Hipnoterapi, kökeni hipnoza dayanan bir terapi yöntemidir. Hipnoz basitçe, bir kişiyi ya da bir grubu, bakış ve telkin gibi yollarla kısa bir süre etki altına almak şeklinde açıklanabilir. Farkında olmadan çoğu kez hipnoz oluruz aslında. Gözünüz dalmış veya odağınızı ayıramadığınız bir reklamla mutlaka karşılaşmışsınızdır. Yani günlük hayatımızda da zaman zaman bir trans haline geçeriz. Bu tip trans halleri sırasında, kişi çevreden gelen tüm uyaranlara(ses, ışık, koku vb.) kendini kapatır veya aldırmaz; fakat  hipnoterapi tedavisinde, hipnoz yapan kişinin telkinlerini artmış bir dikkatle dinler, anlar ve gönüllü katılımla uygular.

Şimdi hipnoterapiyle alakalı karşımıza sıkça çıkan birkaç soruya yanıt vererek konuya açıklık getirelim.

HİPNOZA GİRİNCE KONTROLÜ TAMAMEN KAYBEDER MİYİM?                  

Hayır! Hipnoz sırasında kişinin bilinçli kontrolü ortadan kalkmaz.
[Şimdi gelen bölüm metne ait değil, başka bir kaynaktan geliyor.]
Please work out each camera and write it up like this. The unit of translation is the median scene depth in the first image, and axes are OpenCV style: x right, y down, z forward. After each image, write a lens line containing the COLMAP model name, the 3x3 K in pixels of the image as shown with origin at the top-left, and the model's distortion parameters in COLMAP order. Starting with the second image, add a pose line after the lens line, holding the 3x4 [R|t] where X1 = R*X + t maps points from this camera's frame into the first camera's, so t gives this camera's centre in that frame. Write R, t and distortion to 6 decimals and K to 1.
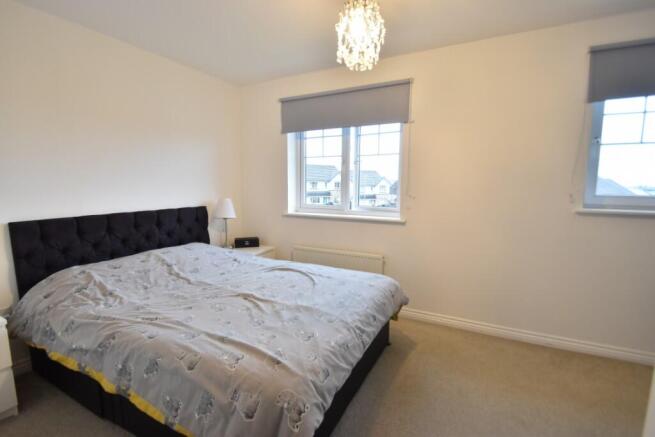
lens RADIAL K [[314.4, 0, 308.7], [0, 314.4, 220.0], [0, 0, 1]] dist [-0.001405, -0.000402]
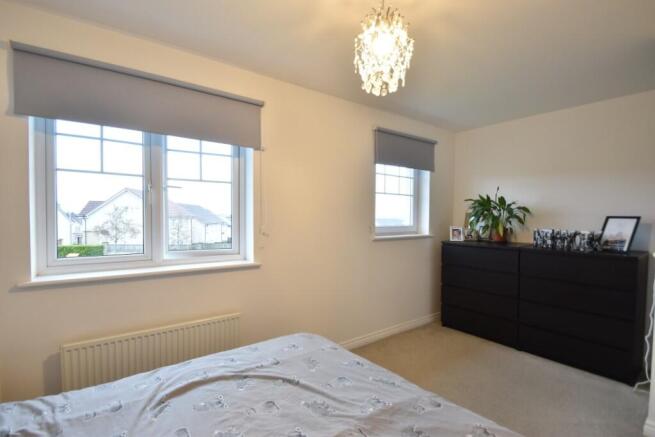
lens RADIAL K [[319.7, 0, 326.6], [0, 319.7, 225.4], [0, 0, 1]] dist [-0.001722, -0.000858]
pose [[0.376157, -0.042067, 0.925600, -0.427538], [0.084222, 0.996386, 0.011056, -0.094702], [-0.922720, 0.073797, 0.378340, 0.499019]]
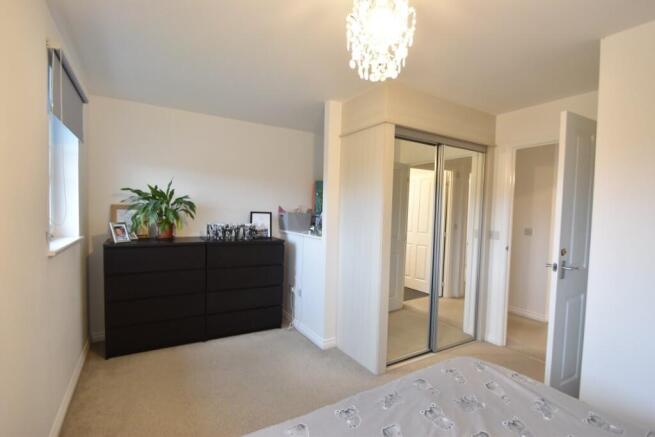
lens RADIAL K [[305.6, 0, 327.5], [0, 305.6, 228.4], [0, 0, 1]] dist [-0.001638, -0.000279]
pose [[-0.880632, -0.062480, 0.469663, -0.051814], [0.003542, 0.990371, 0.138393, -0.143039], [-0.473787, 0.123537, -0.871931, 1.018763]]
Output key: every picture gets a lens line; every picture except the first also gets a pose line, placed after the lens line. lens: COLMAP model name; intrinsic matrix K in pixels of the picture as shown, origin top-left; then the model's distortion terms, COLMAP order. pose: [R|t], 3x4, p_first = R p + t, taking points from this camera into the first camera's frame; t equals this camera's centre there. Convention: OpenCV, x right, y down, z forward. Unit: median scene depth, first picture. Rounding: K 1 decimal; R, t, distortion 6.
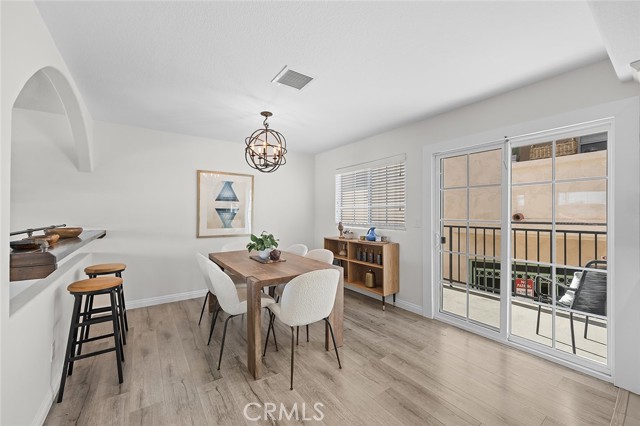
lens RADIAL K [[248.3, 0, 318.2], [0, 248.3, 208.6], [0, 0, 1]] dist [0.000502, -0.000003]
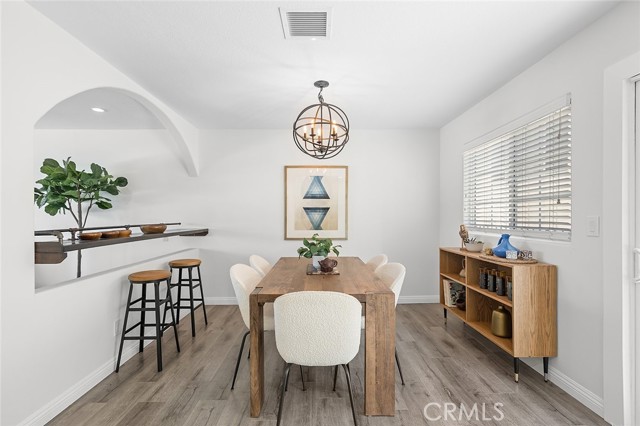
lens RADIAL K [[295.1, 0, 320.0], [0, 295.1, 213.0], [0, 0, 1]] dist [0.001620, 0.000270]
pose [[0.826187, -0.008808, -0.563327, 0.270654], [0.014111, 0.999888, 0.005062, 0.017584], [0.563219, -0.012131, 0.826219, 0.197937]]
Hipnoz yapan kişinin söylediği her şeyi duyar anlar, hatta yargılar. Yapması istenilen şey kişinin sosyal ve ahlâki değerlerine uygun değil ise kabul etmez, uygulamaz. Israr edilirse kişi hipnozdan çıkar.                                

HERKES HİPNOZ OLABİLİR Mİ?                         

Hipnoza girebilme yetisine hipnotizabilite(hipnoza yatkınlık) adı verilir. Herkesin hipnoza yatkınlığı (hipnotizabilite) farklıdır. Hipnoz olmak isteyen herkes hipnoz olabilir evet; fakat kişi bunu istemiyorsa hipnoz olmak mümkün değildir. Yani kişinin gönüllü olması çok önemli bir etkendir. Ayrıca çocuklar hipnoza son derece yatkındırlar. Yapılan araştırma sonuçları, hipnoza yatkınlığın en fazla olduğu dönemin 6-10 yaş arası olduğunu göstermiştir.

HANGİ DURUMLARDA HİPNOTERAPİYE BAŞVURULMALI?

Kişi hipnoterapiye gönüllü ise her durumda başvurulabilir. Yapılan araştırmalara göre; bağımlılık, yeme bozuklukları, fobiler, tikler, cinsel işlev bozuklukları gibi sorunların çözümünde kısa sürede sonuç alma potansiyeli yüksektir.

HİPNOZA GİRMENİN TEMEL KOŞULLARI NELERDİR?

Hipnozun oluşmasında üç temel unsur vardır: Gönüllülükkonsantrasyon ve hayal gücü. Hipnoza başlanırken, kişi önce hipnoza girme konusunda gönüllü ve istekli olmalıdır. Gönüllü ve istekli olan kişi, kendisine söylenen(hipnoza giriş için verilen) telkin cümlesine tüm dikkatini verir, yoğunlaşır. Sonra da söylenen telkinin içeriğini hayal ederek gerçekleştirir. Buradan da anlaşılabileceği gibi bir kişinin hipnoza girebilmesi için gönüllü olması, konsantrasyonunun ve hayal gücünün yeterli olması gereklidir.

KONTROLÜ KAYBEDECEK MİYİM?

Hipnozdaki kişinin bilinçli kontrolü ortadan kalkmadığı için istemediği sürece hiçbir sırrını söylemez, özel bilgileri vermez. Hipnozdaki kişi ancak, söyleyeceği şeylerin kendisi için(örneğin hastalığının tedavisinde işe yarayacağı şeklinde) yararlı olacağına inanır ve hipnoz yapan kişiye güvenirse sorulan sorulara yanıtlar verir. 

Kısaca tüm terapilerde olduğu gibi düşüncelerimiz ve inançlarımız terapi sürecimizi etkileyecektir. Ürettiğimiz çözümlerin hayata geçirilebilmesi için bazen iteklenmeye bazen de belli hatırlatıcılara ya da rahatlatıcılara ihtiyaç duyarız. Bu gibi durumlarda bize verilen telkinler devreye girer. Başardığınız zaman ise bu sizin başarınız olacaktır. İsteyip, inandığınız zaman başarı kaçınılmaz olacaktır.